Pour Éric Cantona, hors de question que ses enfants partent en guerre. Le père de Raphaël, Joséphine et Emir est formel à ce sujet.

«Il n’y a pas un de mes enfants qui ira à la guerre. Zéro. Pourquoi faire ? Pour qui ? Pour quoi ?», a-t-il déclaré sur le plateau de Clique, avant d’ajouter : «Pour qu’un jour… Le Soldat inconnu».

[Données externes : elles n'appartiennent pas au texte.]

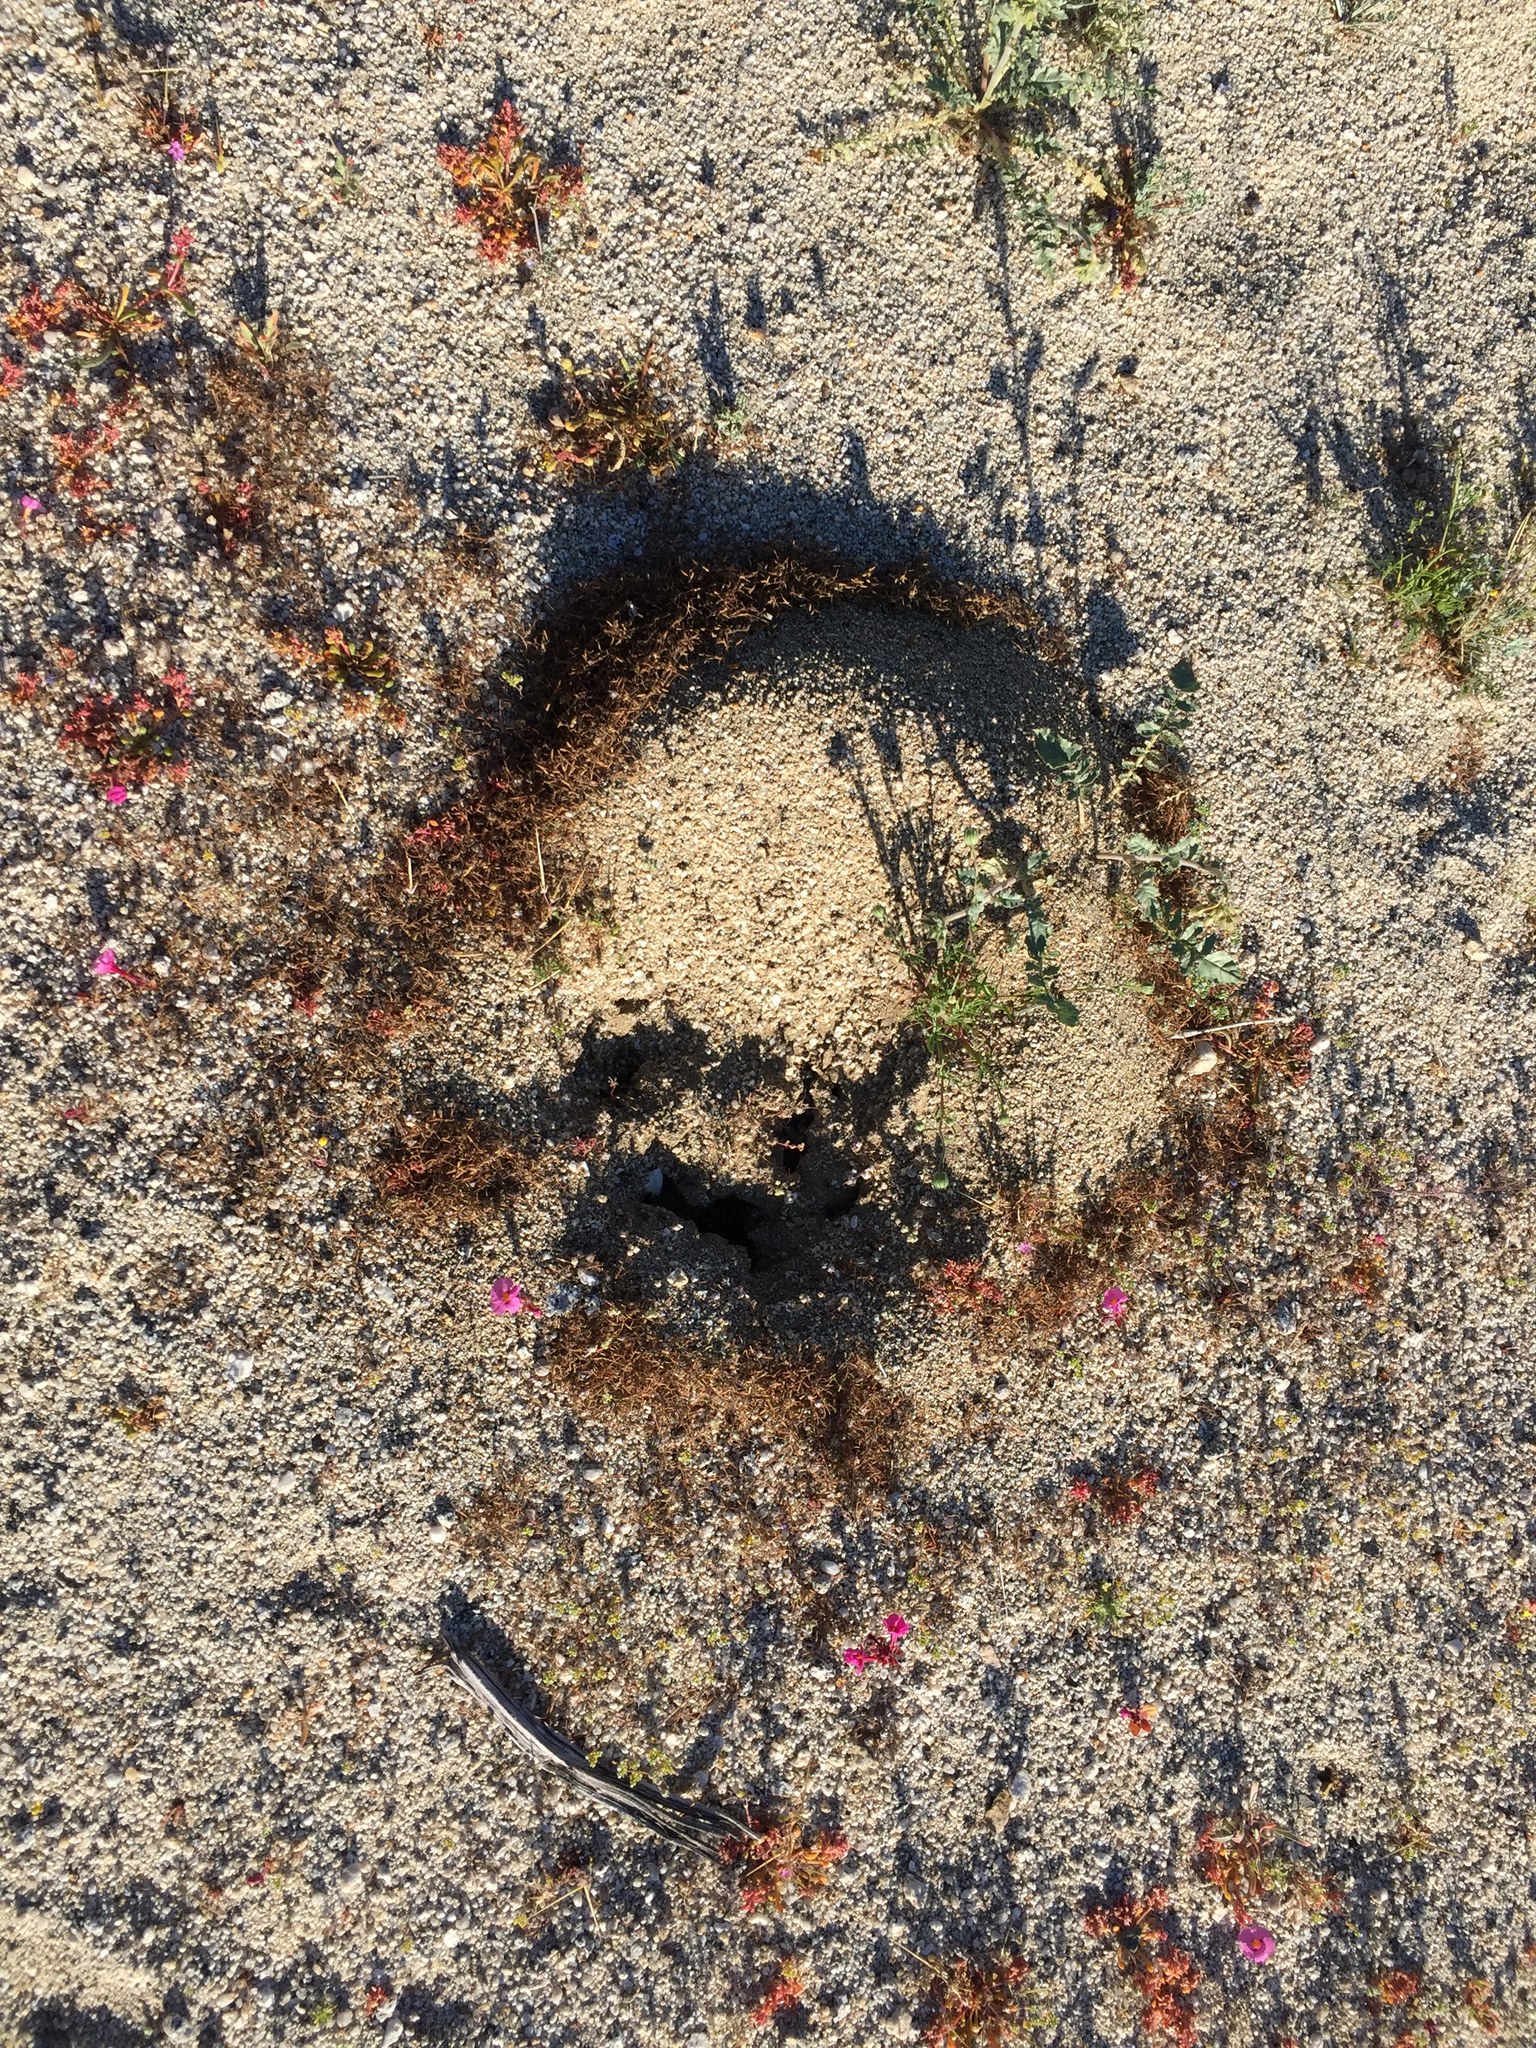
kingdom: Animalia
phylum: Arthropoda
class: Insecta
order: Hymenoptera
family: Formicidae
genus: Messor
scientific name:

Éric Cantona propose aux présidents d’aller au front

En réfléchissant à la question, à l’aube d’une éventuelle guerre incluant la France, Éric Cantona estime avoir trouvé une solution pour que le nombre de conflits soit drastiquement réduit.

«Hier je me disais, j’ai envie de faire un truc. Je voudrais créer une loi. Qu’on demande à un tribunal international, une loi internationale, qui dirait que si un président décide d’aller faire une guerre, qu’il soit le premier au front, au lieu d’envoyer des jeunes de 18 ans», a-t-il confié. «Là je pense qu’il y aurait beaucoup moins de guerres. Ils sont tous dans deux bureaux de 25 mètres de long et puis on envoie des jeunes de 18 ans à la mort.»

L’ancien joueur a par la suite poursuivi son propos, affirmant que les personnes contre lesquelles les soldats allaient se battre seraient probablement des civils et même des enfants.

«Souvent tu es l’oppresseur, puis en face, ce n’est même pas des jeunes de 18 ans. C’est des gamins de trois ans, onze ans, des innocents, des civils ou des soldats.»

Avec la loi qu’il a imaginée, Éric Cantona est persuadé qu’il y aurait «moins de guerres» car, selon lui, «des courageux, il n’y en a pas beaucoup».

Gustavo Petro, le président de la Colombie qui trouve grâce aux yeux d’Éric Cantona

Éric Cantona est également revenu sur le cas de Gustavo Petro, le président de la Colombie, qui a eu une réponse ayant su satisfaire l’ancien sportif.

«Moi j’adore le président de la Colombie. Il a fait un discours magnifique. Puis Donald Trump menace d’attaquer les pays d’Amérique du Sud. Lui c’est un ancien FARC, il avait promis de ne plus toucher les armes. Il a dit : « Mais si Trump arrive, qu’il vienne ici et je reprendrais les armes ». S’il y a un mec comme ça, ok. Mais la plupart c’est des mecs dans des bureaux qui envoient les autres».